If you're creating a model from scratch, I would design with the intent to change. At a minimum, I would expect there may be a number of parameters that would be tunable, and might even be auto tuning. For example, as you have more players and more games, the initial temperature and initial ratings values will be better known (assuming you are tracking the statistics). But I would certainly anticipate that the more games have been played the better the model you could build.
Just a bunch of random thoughts, but it sounds like a fun problem.
There was an article in Game Developer Magazine a few years back by some guys from the TrueSkill team at Microsoft, explaining some of their reasoning behind the decisions there. It definitely mentioned teams games for Xbox Live, so it should be at least somewhat relevant. I don't have a direct link to the article, but you can order the back issue here: http://www.gdmag.com/archive/oct06.htm
One specific point that I remember from the article was scoring the team as a whole, instead of e.g. giving more points to the player that got the most kills. That was to encourage people to help the team win instead of just trying to maximize their own score.

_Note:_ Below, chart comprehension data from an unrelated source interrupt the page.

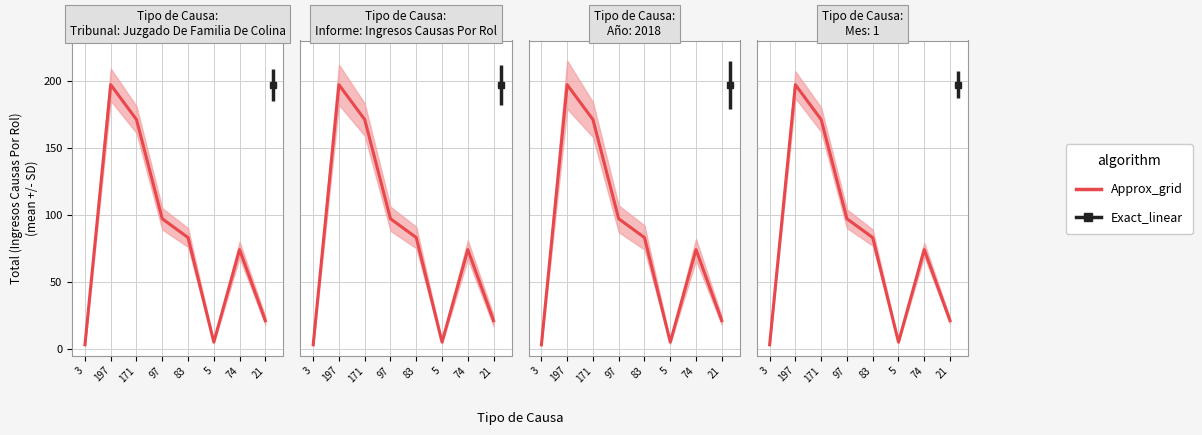

What is the greatest value displayed?

197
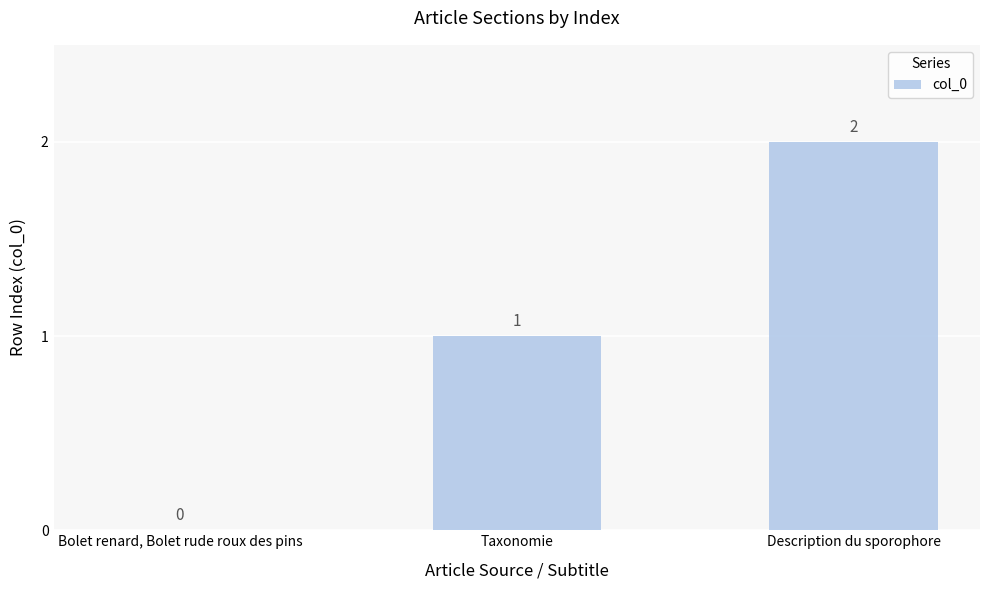

The chart shows a value of 3 at Description du sporophore. True or false?

False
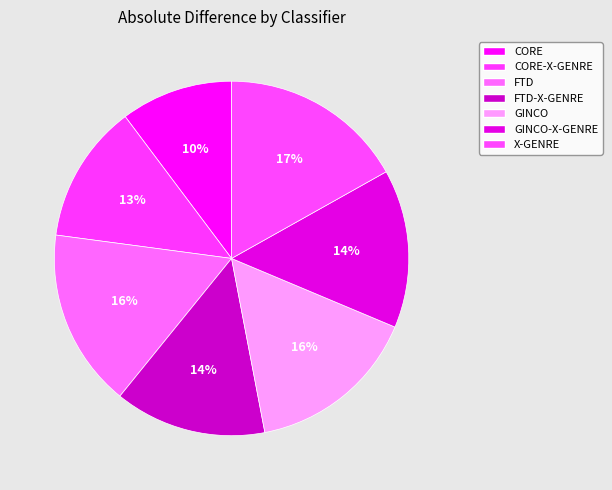

Combined, do FTD and CORE account for over 50%?

No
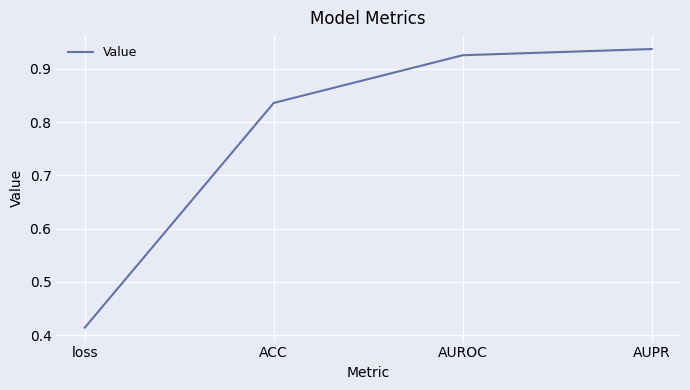

What is the difference between the values at ACC and AUROC?

0.1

I believe there was also some discussion on tweaking the parameters to try to accelerate convergence to an accurate evaluation of the player skill, which sounds like what you're interested in.
Hope that helps...
how is the 'scoring' settled?,
if a team would score 25 points in total (scores of all players in the team) you could divide the players score by the total team score * 100 to get the percentage of how much that player did for the team (or all points with both teams).
You could calculate a score with this data,
and if the percentage is lower than i.e 90% of the team members (or members of both teams):
treat the player as a novice and calculate the score with a different weighing factor.
sometimes an easier concept works out better.
The first question has a very 'gamey' solution. you can either create a newbie lobby for the first couple of games where the players can't see their score yet until they finish a certain amount of games that give you enough data for accurate rating.
Another option is a variation on the first but simpler-give them a single match vs AI that will be used to determine beginning score (look at quake live for an example).
For anyone who stumbles in here years after it was posted: TrueSkill now supports teams made up of multiple players and changing configurations.
Every time 10 players want to play,
they are divided into two (somewhat)
even teams and play each other.
This is interesting, as it implies both that the average skill level on each team is equal (and thus unimportant) and that each team has an equal chance of winning. If you assume this constraint to hold true, a simple count of wins vs losses for each individual player should be as good a measure as any.